*Provided text:*

>> start

Hi,
Le 2024-12-24 15:10, Simon Richter a écrit :
This should not make any difference in the number of write operations
necessary, and only affect ordering. The data, metadata journal and
metadata update still have to be written.
I would expect that some reordering makes it possible for fewer actual
physical write operations to happen, i.e. writes to same/neighbouring
blocks get merged/grouped (eventually by the hardware if not the kernel)
which would make a difference on both spinning devices performance (less
seeks) and solid state devices longevity (as these have larger physical
blocks), but I don't know if that's actually how it works in that case.
One way to know would be to bench what actually happens nowadays with
and without --force-unsafe-io to get some actual numbers to weigh in the
decision to make the change or not.
It would be surprising though that the dpkg man pages (among other
places) talks about performance degradations if these were not real.
The only way this could be improved is with a filesystem level
transaction, where we can ask the file system to perform the entire
update atomically -- then all the metadata updates can be queued in
RAM, held back until the data has been synchronized by the kernel in
the background, and then added to the journal in one go. I would expect
that with such a file system, fsync() becomes cheap, because it would
just be added to the transaction, and if the kernel gets around to
writing the data before the entire transaction is synchronized at the
end, it becomes a no-op.

>> end

*Dataset content:*
>> start

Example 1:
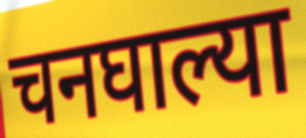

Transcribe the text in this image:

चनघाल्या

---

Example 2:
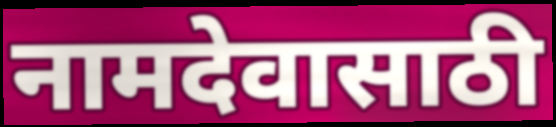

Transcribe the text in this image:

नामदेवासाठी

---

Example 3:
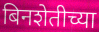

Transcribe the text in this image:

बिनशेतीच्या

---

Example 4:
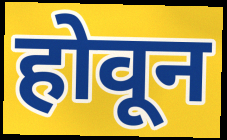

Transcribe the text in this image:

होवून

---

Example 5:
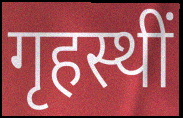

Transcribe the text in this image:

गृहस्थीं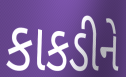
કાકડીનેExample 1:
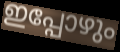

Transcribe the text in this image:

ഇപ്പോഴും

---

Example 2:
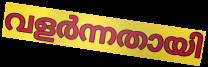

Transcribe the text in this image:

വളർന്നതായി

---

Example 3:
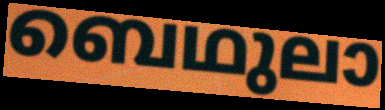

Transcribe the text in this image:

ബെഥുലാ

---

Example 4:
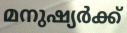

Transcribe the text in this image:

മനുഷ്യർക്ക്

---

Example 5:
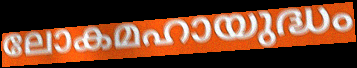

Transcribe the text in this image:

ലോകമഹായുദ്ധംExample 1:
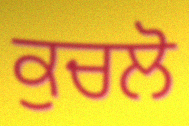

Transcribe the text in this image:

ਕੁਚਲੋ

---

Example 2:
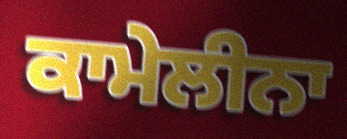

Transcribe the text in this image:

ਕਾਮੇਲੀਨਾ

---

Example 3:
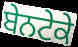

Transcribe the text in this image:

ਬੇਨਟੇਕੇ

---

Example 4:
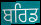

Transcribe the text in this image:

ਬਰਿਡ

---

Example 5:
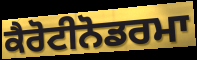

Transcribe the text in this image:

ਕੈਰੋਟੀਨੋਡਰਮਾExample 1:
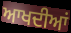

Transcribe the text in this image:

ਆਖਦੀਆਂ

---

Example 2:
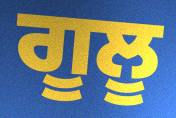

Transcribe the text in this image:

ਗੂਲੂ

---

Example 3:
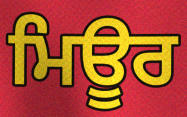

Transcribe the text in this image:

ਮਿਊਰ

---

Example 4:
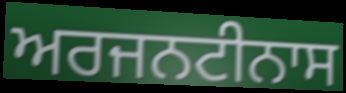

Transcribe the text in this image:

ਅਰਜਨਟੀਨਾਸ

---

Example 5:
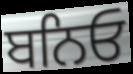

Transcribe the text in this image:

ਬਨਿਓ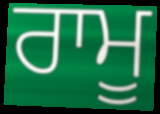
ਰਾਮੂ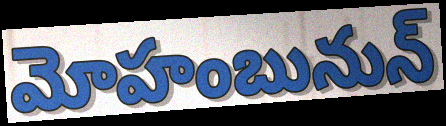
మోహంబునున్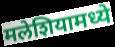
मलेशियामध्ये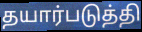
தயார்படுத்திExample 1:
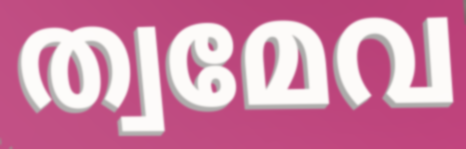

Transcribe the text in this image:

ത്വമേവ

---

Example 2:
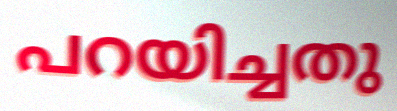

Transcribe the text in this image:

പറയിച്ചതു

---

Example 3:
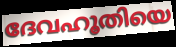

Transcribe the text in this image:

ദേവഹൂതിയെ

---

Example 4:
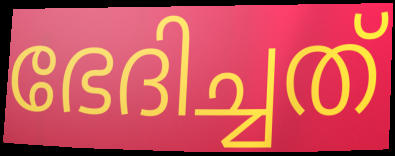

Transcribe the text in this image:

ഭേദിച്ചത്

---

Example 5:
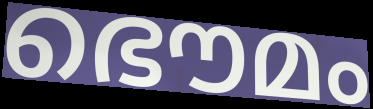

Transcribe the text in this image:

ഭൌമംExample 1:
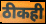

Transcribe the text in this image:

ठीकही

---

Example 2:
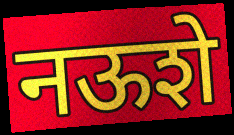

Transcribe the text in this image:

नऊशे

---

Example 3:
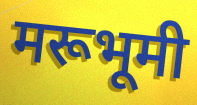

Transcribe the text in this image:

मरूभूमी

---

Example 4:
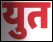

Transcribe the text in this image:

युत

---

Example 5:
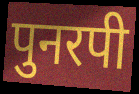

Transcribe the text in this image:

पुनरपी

>> end

*List of tasks:*
1: Echo the dpkg message word for word from "I would expect that" to "in that case.".
2: Answer these questions using the dpkg message:
(a) Which dpkg option does the writer propose benchmarking with and without?
(b) What documentation is said to mention performance degradations?
(c) With a filesystem-level transaction, what does the writer expect fsync() to become?
3: Go on with the dpkg message from the point where it stops.
The entries are drawn from a separate source.

*Final results:*
1:
I would expect that some reordering makes it possible for fewer actual
physical write operations to happen, i.e. writes to same/neighbouring
blocks get merged/grouped (eventually by the hardware if not the kernel)
which would make a difference on both spinning devices performance (less
seeks) and solid state devices longevity (as these have larger physical
blocks), but I don't know if that's actually how it works in that case.

2:
(a) --force-unsafe-io
(b) The dpkg man pages
(c) Cheap

3:
That sounds interesting. But — do we have filesystems on Linux that can
do that already, or is this still a wishlist item? Also worth noting, at
least one well-known implementation in another OS was deprecated [1]
citing complexity and lack of popularity as the reasons for that
decision, and the feature is missing in their next-gen FS. So maybe it's
not that great after all?
Anyway in the current toolbox besides --force-unsafe-io we also have:
- volume or FS snapshots, for similar or better safety but not the
automatic performance gains; probably not (yet?) available on most
systems
- the auto_da_alloc ext4 mount option that AIUI should do The Right
Thing in dpkg's use case even without the fsync, actual reliability and
performance impact unknown; appears to be set by default on trixie
- eatmydata
- io_uring that allows asynchronous file operations; implementation
would require important changes in dpkg; potential performance gains in
dpkg's use case are not yet evaluated AFAIK but it looks like the right
solution for that use case.
BTW for those interested in reading a bit more about the historical and
current context around this issue aka O_PONIES I'm adding a few links at
[2].
but e.g. puppet might become confused
Heh. Ansible wins again.
So no, we cannot drop the fsync(). :\
Nowadays, most machines are unlikely to be subject to power failures at
the worst time: laptops or other mobile devices that have batteries have
replaced desktop PCs in many workplaces and homes, and machines in
datacenters usually have redundant power supplies and
batteries+generators backups. And the default filesystem for new
installations, ext4, is mounted with auto_da_alloc by default which
should make this drop safe, but whether that will result in significant
performance gains is IMO something to be tested.
If the measured performance gain makes it interesting to drop the fsync,
maybe this could become a configuration item that is set automatically
in most cases by detecting the machine type (battery, dual PSU,
container, VM => drop fsync) and filesystem (safe fs and mount options
=> drop fsync) or by asking the user in other cases or in expert install
mode, defaulting to the safer --no-force-unsafe-io.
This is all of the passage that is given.